Does business news sentiment matter in the energy stock market? Adopting sentiment analysis for short-term stock market prediction in the energy industry

Lee, Chi-Yuan; Anderl, Eva

doi:10.3389/frai.2025.1559900

BRIEF RESEARCH REPORT article

Front. Artif. Intell., 23 July 2025

Sec. AI in Finance

Volume 8 - 2025 | https://doi.org/10.3389/frai.2025.1559900

This article is part of the Research TopicApplications of AI and Machine Learning in Finance and EconomicsView all 11 articles

Does business news sentiment matter in the energy stock market? Adopting sentiment analysis for short-term stock market prediction in the energy industry

Chi-Yuan Lee

Eva Anderl^*

HM Business School, Hochschule München University of Applied Sciences, Munich, Germany

Characterized by high volatility the energy stock market provides ample research potential for stock market prediction using machine learning models. This paper investigates using business news as an indicator of market sentiment in Recurrent Neural Networks. The authors adopt a finance-specific Transformer-based model, FinBERT, for news sentiment analysis and use a Long Short-Term Memory (LSTM) model for stock prediction. As prior research indicates that sentiment may vary for different news elements, they specifically explore differences between news headlines and content. Results show that (1) transformer-based sentiment analysis of business news can improve stock market prediction in the energy industry and that (2) sentiment of news content is more effective than sentiment of news headlines.

1 Introduction

Predicting stock market prices is a well-known challenge in machine learning due to the complex and dynamic nature of financial markets (Rouf et al., 2021). Various data sources have been explored to predict market performance, including technical factors and macroeconomic indicators (Latif et al., 2025) as well as global crises (Nuta et al., 2024). Over the last years, market sentiment, i.e., investors’ emotions toward a specific target affecting their decision-making (Medhat et al., 2014), has gained attention as a valuable predictor. Social media (Herrera et al., 2022; Reboredo and Ugolini, 2018) and news (Gupta and Banerjee, 2019; Li et al., 2021) have been identified as relevant sources influencing investors’ emotions—especially as interaction frequency with online content increases.

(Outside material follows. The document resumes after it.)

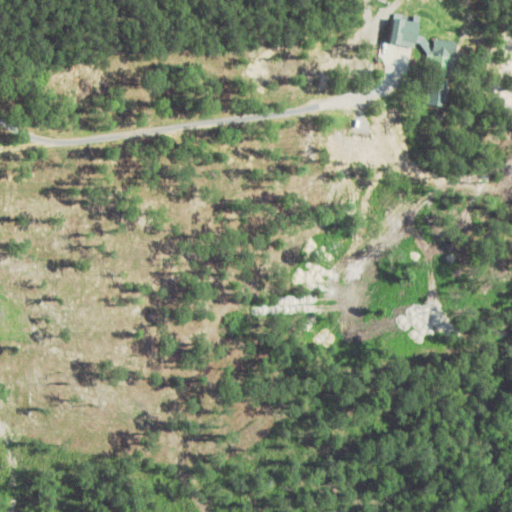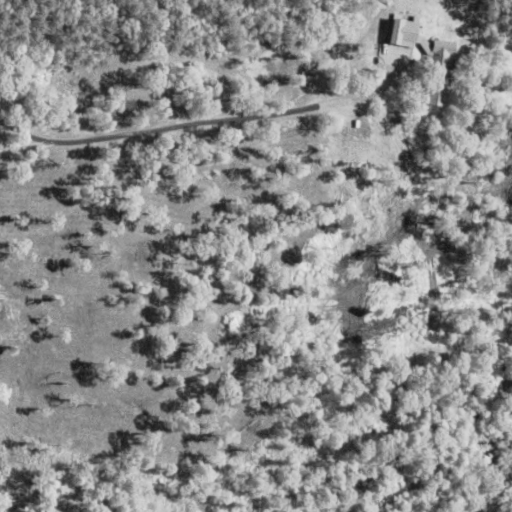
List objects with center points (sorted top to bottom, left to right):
building: (463, 37)
building: (437, 65)
river: (487, 476)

Sentiment analysis, a subfield of natural language processing (NLP), allows to computationally determine the emotional tone of digital textual content (Liagkouras and Metaxiotis, 2024), thereby supporting its integration into stock market prediction models. As of late, Transformer models have emerged as a promising advancement in NLP (Rahali and Akhloufi, 2023). Transformer models are neural networks that leverage the self-attention mechanism and have demonstrated superior performance over traditional models across various natural language processing tasks, including speech recognition and machine translation (Rahali and Akhloufi, 2023). In sentiment analysis, they have demonstrated superior performance in capturing contextual meaning and complex linguistic patterns (Mishev et al., 2020).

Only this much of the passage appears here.